=== Exercise ===
What is needed here is every line of the records that includes "Benecos".

=== Listed records ===
((

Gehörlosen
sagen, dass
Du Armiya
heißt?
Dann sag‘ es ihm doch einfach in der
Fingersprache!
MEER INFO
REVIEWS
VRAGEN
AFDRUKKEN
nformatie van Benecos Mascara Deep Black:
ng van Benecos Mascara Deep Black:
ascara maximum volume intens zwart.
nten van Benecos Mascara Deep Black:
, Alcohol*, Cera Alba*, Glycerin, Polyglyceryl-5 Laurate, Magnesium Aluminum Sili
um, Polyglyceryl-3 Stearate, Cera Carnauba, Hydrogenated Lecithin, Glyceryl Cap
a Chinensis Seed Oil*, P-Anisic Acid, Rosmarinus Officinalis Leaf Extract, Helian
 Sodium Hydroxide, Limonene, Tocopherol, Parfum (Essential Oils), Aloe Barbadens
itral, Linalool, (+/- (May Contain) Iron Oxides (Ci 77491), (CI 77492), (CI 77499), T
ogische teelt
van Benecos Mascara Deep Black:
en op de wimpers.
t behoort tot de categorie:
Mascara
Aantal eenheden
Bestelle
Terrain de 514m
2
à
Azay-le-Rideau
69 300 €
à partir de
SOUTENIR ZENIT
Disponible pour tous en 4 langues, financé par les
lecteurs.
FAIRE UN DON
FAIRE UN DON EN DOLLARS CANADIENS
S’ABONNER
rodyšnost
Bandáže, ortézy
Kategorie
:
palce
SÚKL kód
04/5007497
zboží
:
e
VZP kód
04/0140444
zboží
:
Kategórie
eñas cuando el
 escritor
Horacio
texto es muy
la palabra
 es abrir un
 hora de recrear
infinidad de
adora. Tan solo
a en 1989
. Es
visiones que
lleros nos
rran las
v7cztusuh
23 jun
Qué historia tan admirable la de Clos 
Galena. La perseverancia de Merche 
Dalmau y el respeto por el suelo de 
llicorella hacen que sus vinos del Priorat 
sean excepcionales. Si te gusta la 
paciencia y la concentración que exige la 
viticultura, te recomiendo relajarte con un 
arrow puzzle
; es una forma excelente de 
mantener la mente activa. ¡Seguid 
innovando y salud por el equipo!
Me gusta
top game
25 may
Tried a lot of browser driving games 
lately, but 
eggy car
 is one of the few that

))

=== Answer to this problem ===
nformatie van Benecos Mascara Deep Black:
ng van Benecos Mascara Deep Black:
nten van Benecos Mascara Deep Black:
van Benecos Mascara Deep Black:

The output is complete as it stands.